[Start of section]
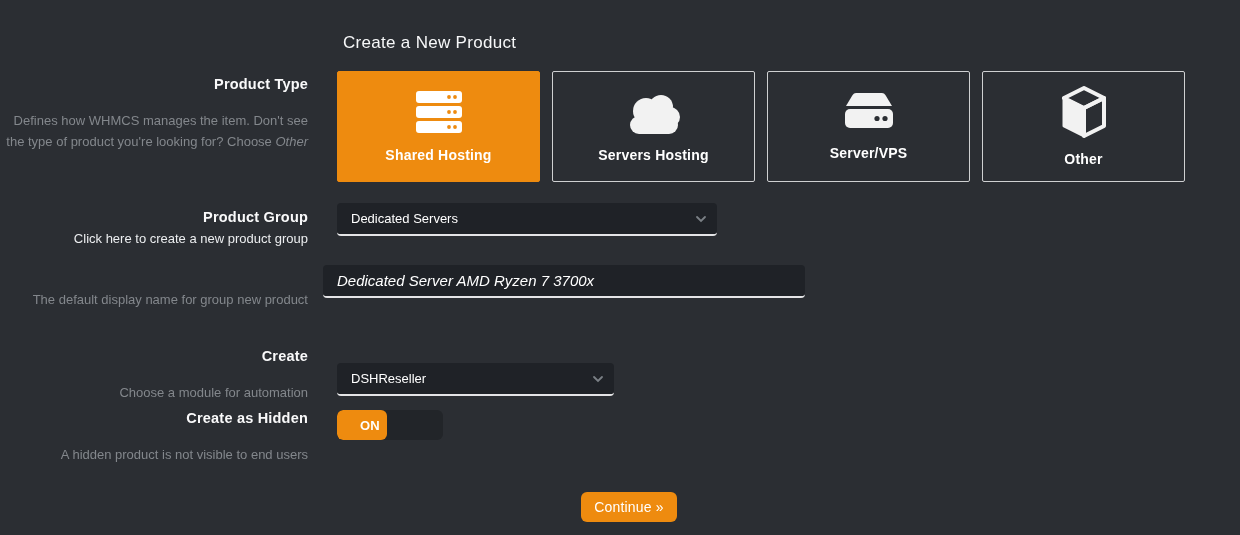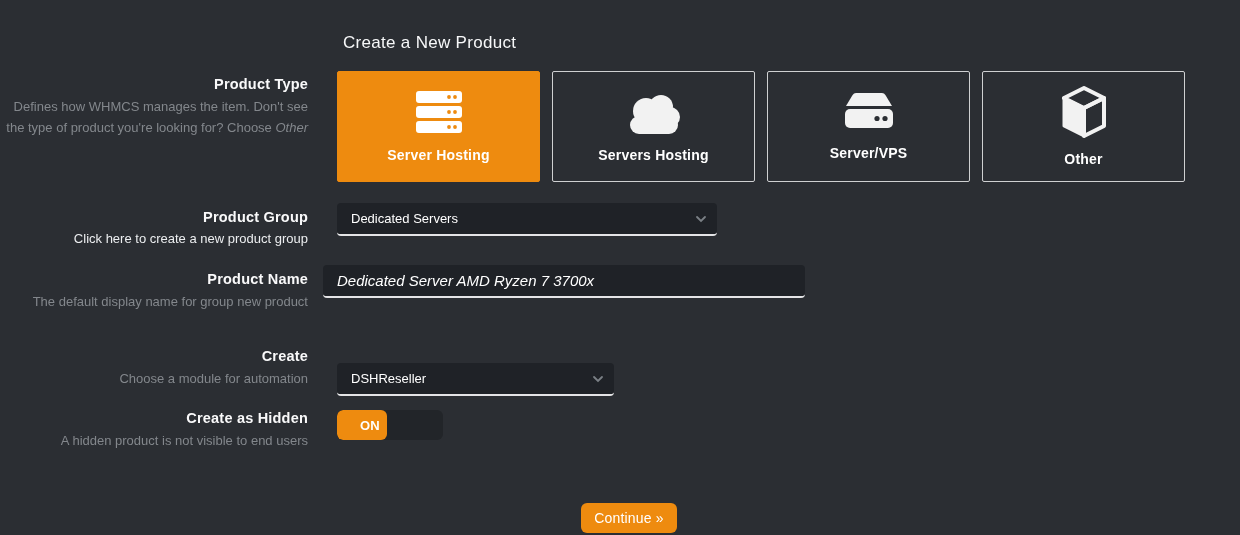--- a/index.html
+++ b/index.html
@@ -13,21 +13,21 @@
   .stage { position:relative; width:1240px; height:535px; }
 
   .page-title {
     position:absolute; left:343px; top:33px;
     font-size:17px; font-weight:500; letter-spacing:.3px; color:#f7f8f9;
   }
 
   
   .field-label-block { position:absolute; left:0; width:308px; text-align:right; }
   .field-label { font-size:14.5px; font-weight:bold; color:#f9f9fa; letter-spacing:.2px; }
-  .field-desc { margin-top:4px; font-size:13px; line-height:21px; color:#83878c; }
+  .field-desc { margin-top:18px; font-size:13px; line-height:21px; color:#83878c; }
   .field-desc em { font-style:italic; }
   .field-link { font-size:13px; line-height:21px; color:#eceef0; text-decoration:none; cursor:pointer; display:inline-block; margin-top:3px; }
 
   
   .cards { position:absolute; left:337px; top:71px; display:flex; gap:12px; }
   .type-card {
     width:203px; height:111px;
     border:1px solid #cfd0d2; border-radius:2px;
     display:flex; flex-direction:column; align-items:center; justify-content:center; gap:13px;
     cursor:pointer; background:transparent;
@@ -57,21 +57,21 @@
     background:#222529; border-radius:6px; cursor:pointer; display:flex; overflow:hidden;
   }
   .toggle .on-seg {
     width:50px; height:30px; background:#ee8b0f; border-radius:6px;
     display:flex; align-items:center; justify-content:center;
     font-size:13px; font-weight:bold; color:#fff; letter-spacing:.3px;padding-left:16px;
   }
 
   
   .continue-btn {
-    position:absolute; left:581px; top:503px; width:96px; height:30px;
+    position:absolute; left:581px; top:492px; width:96px; height:30px;
     background:#ee8b0f; color:#fff; border:none; border-radius:6px;
     font-size:14px; font-family:"Liberation Sans", sans-serif; cursor:pointer;
     display:flex; align-items:center; justify-content:center; letter-spacing:.2px;
   }
 </style>
 </head>
 <body>
 
 <div class="stage">
 
@@ -98,21 +98,21 @@
           <g fill="#ee8b0f">
             <circle cx="34" cy="7" r="1.9"></circle>
               <circle cx="40" cy="7" r="1.9"></circle>
             <circle cx="34" cy="22" r="1.9"></circle>
               <circle cx="40" cy="22" r="1.9"></circle>
             <circle cx="34" cy="37" r="1.9"></circle>
               <circle cx="40" cy="37" r="1.9"></circle>
           </g>
         </svg>
       </span>
-      <span class="card-label">Server Hosting</span>
+      <span class="card-label">Shared Hosting</span>
     </div>
 
     <div class="type-card">
       <span>
         <svg width="64" height="44" viewBox="0 0 64 44" fill="#f2f2f2">
           <circle cx="24" cy="21" r="13"></circle>
           <circle cx="39" cy="17" r="12"></circle>
           <circle cx="48" cy="27" r="10"></circle>
           <rect x="8" y="26" width="48" height="18" rx="9"></rect>
         </svg>
@@ -152,21 +152,20 @@
   <div class="control" style="left:337px; top:203px; width:380px;">
     <span>Dedicated Servers</span>
     <span class="chev">
       <svg width="12" height="12" viewBox="0 0 12 12">
           <path d="M2 4 L6 8 L10 4" fill="none" stroke="#7b8086" stroke-width="1.8" stroke-linecap="round"></path>
         </svg>
     </span>
   </div>
 
   <div class="field-label-block" style="top:271px;">
-    <div class="field-label">Product Name</div>
     <div class="field-desc">The default display name for group new product</div>
   </div>
   <input class="text-input" style="left: 323px; top: 265px; width: 482px; font-style: italic;" value="Dedicated Server AMD Ryzen 7 3700x">
 
   <div class="field-label-block" style="top:348px;">
     <div class="field-label">Create</div>
     <div class="field-desc">Choose a module for automation</div>
   </div>
   <div class="control" style="left:337px; top:347px; width:277px;margin-top:16px;">
     <span>DSHReseller</span>

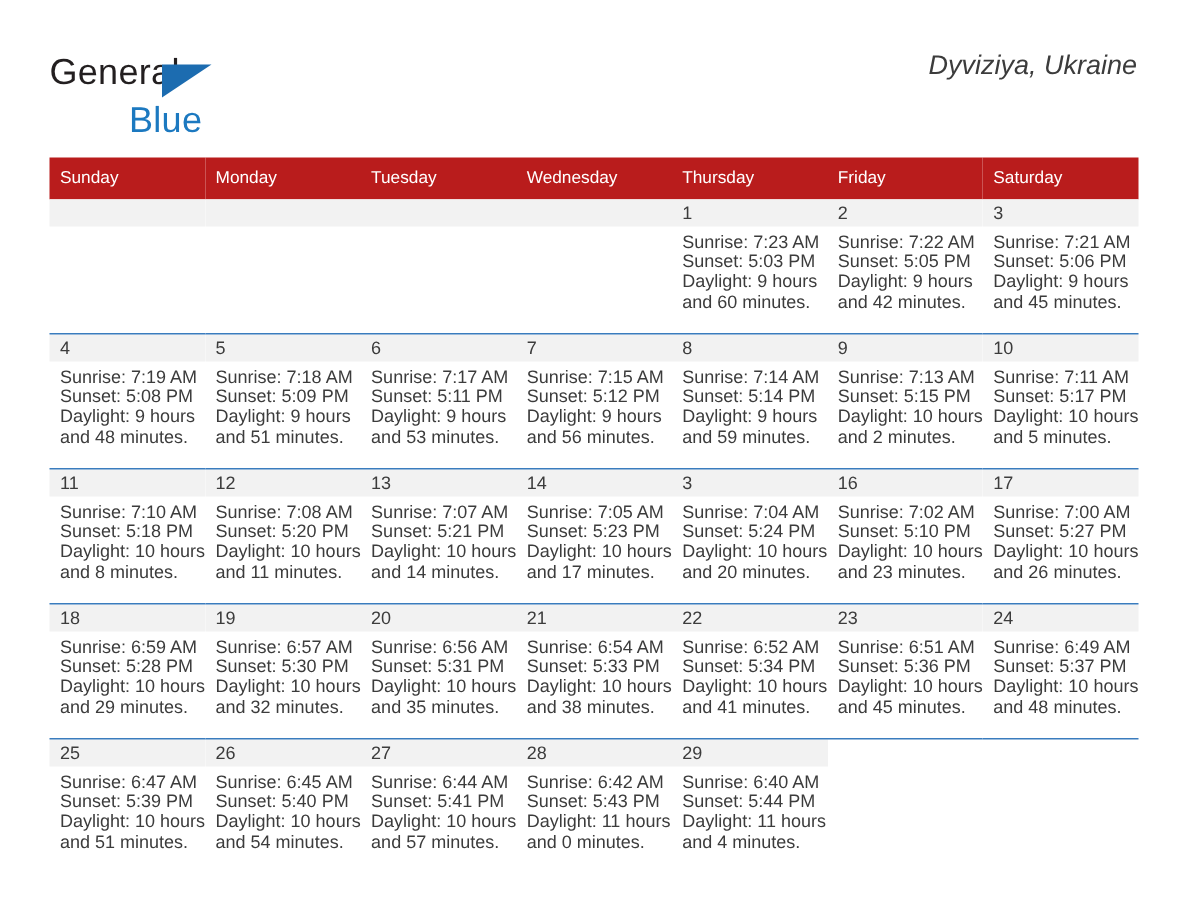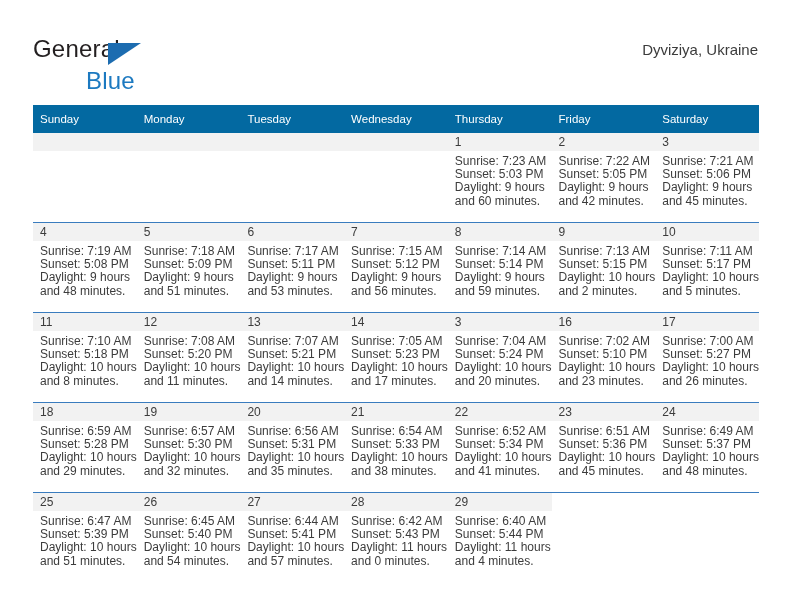--- a/index.html
+++ b/index.html
@@ -72,40 +72,41 @@
     top: 32px;
     text-align: right;
   }
   .month-title {
     font-size: 27px;
     color: #3c3c3c;
     line-height: 32px;
     white-space: nowrap;
   }
   .location-title {
-    font-size: 15px;
+    font-size: 18px;
     color: #3c3c3c;
     line-height: 20px;
-    margin-top: 8px;
+    margin-top: 1px;
     white-space: nowrap;
+    font-style: italic;
   }
 
   
   .calendar {
     position: absolute;
     left: 33px;
     top: 105px;
     width: 726px;
     border-collapse: collapse;
     table-layout: fixed;
   }
   .calendar col { width: 103.71px; }
 
   thead th {
-    background: #0369a1;
+    background: #b91c1c;
     color: #ffffff;
     font-weight: normal;
     font-size: 11.5px;
     text-align: left;
     padding: 5px 0 5px 7px;
     height: 18px;
     line-height: 14px;
     vertical-align: middle;
   }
[End of section]
Problem details -
Pull out every line of the records above that contains the word "absolute".

Expected answer -
     position:absolute; left:343px; top:33px;
   .field-label-block { position:absolute; left:0; width:308px; text-align:right; }
   .cards { position:absolute; left:337px; top:71px; display:flex; gap:12px; }
-    position:absolute; left:581px; top:503px; width:96px; height:30px;
+    position:absolute; left:581px; top:492px; width:96px; height:30px;
     position: absolute;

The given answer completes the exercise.